WHAT TO WORK ON
Every record shown here must be duplicated without change.

Change detection outputs
——————————
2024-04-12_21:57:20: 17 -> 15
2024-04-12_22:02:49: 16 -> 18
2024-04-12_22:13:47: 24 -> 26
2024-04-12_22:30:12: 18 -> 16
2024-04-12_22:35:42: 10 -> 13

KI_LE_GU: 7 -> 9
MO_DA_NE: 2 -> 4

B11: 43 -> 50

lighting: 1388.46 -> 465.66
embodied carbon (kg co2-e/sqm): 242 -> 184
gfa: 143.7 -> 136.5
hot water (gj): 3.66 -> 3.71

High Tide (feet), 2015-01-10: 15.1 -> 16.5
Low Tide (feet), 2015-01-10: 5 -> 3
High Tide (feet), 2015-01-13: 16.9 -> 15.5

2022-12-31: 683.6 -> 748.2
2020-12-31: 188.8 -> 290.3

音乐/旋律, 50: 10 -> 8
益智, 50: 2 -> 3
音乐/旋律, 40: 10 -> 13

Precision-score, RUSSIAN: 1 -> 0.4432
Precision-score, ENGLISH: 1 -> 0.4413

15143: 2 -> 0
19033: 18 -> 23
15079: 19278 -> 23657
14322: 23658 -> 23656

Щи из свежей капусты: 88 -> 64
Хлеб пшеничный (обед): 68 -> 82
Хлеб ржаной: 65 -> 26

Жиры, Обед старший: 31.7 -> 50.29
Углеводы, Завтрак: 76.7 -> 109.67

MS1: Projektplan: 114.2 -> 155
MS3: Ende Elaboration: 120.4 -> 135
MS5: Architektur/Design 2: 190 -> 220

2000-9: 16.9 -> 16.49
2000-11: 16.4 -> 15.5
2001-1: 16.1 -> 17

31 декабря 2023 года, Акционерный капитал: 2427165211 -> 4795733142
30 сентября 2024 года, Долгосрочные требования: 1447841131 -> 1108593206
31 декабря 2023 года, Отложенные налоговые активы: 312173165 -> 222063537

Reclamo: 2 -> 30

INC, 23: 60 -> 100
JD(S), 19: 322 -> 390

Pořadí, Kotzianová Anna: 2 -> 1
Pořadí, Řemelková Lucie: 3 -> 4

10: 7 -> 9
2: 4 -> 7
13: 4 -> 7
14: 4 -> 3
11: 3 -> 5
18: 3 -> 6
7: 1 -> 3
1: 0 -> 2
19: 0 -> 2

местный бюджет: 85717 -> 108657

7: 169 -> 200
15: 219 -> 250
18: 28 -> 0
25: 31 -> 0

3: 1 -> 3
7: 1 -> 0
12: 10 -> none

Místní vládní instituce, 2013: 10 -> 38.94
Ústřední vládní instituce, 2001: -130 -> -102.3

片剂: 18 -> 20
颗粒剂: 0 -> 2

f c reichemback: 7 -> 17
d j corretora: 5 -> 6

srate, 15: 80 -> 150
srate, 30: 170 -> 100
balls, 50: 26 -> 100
——————————
SOLUTION
2024-04-12_21:57:20: 17 -> 15
2024-04-12_22:02:49: 16 -> 18
2024-04-12_22:13:47: 24 -> 26
2024-04-12_22:30:12: 18 -> 16
2024-04-12_22:35:42: 10 -> 13

KI_LE_GU: 7 -> 9
MO_DA_NE: 2 -> 4

B11: 43 -> 50

lighting: 1388.46 -> 465.66
embodied carbon (kg co2-e/sqm): 242 -> 184
gfa: 143.7 -> 136.5
hot water (gj): 3.66 -> 3.71

High Tide (feet), 2015-01-10: 15.1 -> 16.5
Low Tide (feet), 2015-01-10: 5 -> 3
High Tide (feet), 2015-01-13: 16.9 -> 15.5

2022-12-31: 683.6 -> 748.2
2020-12-31: 188.8 -> 290.3

音乐/旋律, 50: 10 -> 8
益智, 50: 2 -> 3
音乐/旋律, 40: 10 -> 13

Precision-score, RUSSIAN: 1 -> 0.4432
Precision-score, ENGLISH: 1 -> 0.4413

15143: 2 -> 0
19033: 18 -> 23
15079: 19278 -> 23657
14322: 23658 -> 23656

Щи из свежей капусты: 88 -> 64
Хлеб пшеничный (обед): 68 -> 82
Хлеб ржаной: 65 -> 26

Жиры, Обед старший: 31.7 -> 50.29
Углеводы, Завтрак: 76.7 -> 109.67

MS1: Projektplan: 114.2 -> 155
MS3: Ende Elaboration: 120.4 -> 135
MS5: Architektur/Design 2: 190 -> 220

2000-9: 16.9 -> 16.49
2000-11: 16.4 -> 15.5
2001-1: 16.1 -> 17

31 декабря 2023 года, Акционерный капитал: 2427165211 -> 4795733142
30 сентября 2024 года, Долгосрочные требования: 1447841131 -> 1108593206
31 декабря 2023 года, Отложенные налоговые активы: 312173165 -> 222063537

Reclamo: 2 -> 30

INC, 23: 60 -> 100
JD(S), 19: 322 -> 390

Pořadí, Kotzianová Anna: 2 -> 1
Pořadí, Řemelková Lucie: 3 -> 4

10: 7 -> 9
2: 4 -> 7
13: 4 -> 7
14: 4 -> 3
11: 3 -> 5
18: 3 -> 6
7: 1 -> 3
1: 0 -> 2
19: 0 -> 2

местный бюджет: 85717 -> 108657

7: 169 -> 200
15: 219 -> 250
18: 28 -> 0
25: 31 -> 0

3: 1 -> 3
7: 1 -> 0
12: 10 -> none

Místní vládní instituce, 2013: 10 -> 38.94
Ústřední vládní instituce, 2001: -130 -> -102.3

片剂: 18 -> 20
颗粒剂: 0 -> 2

f c reichemback: 7 -> 17
d j corretora: 5 -> 6

srate, 15: 80 -> 150
srate, 30: 170 -> 100
balls, 50: 26 -> 100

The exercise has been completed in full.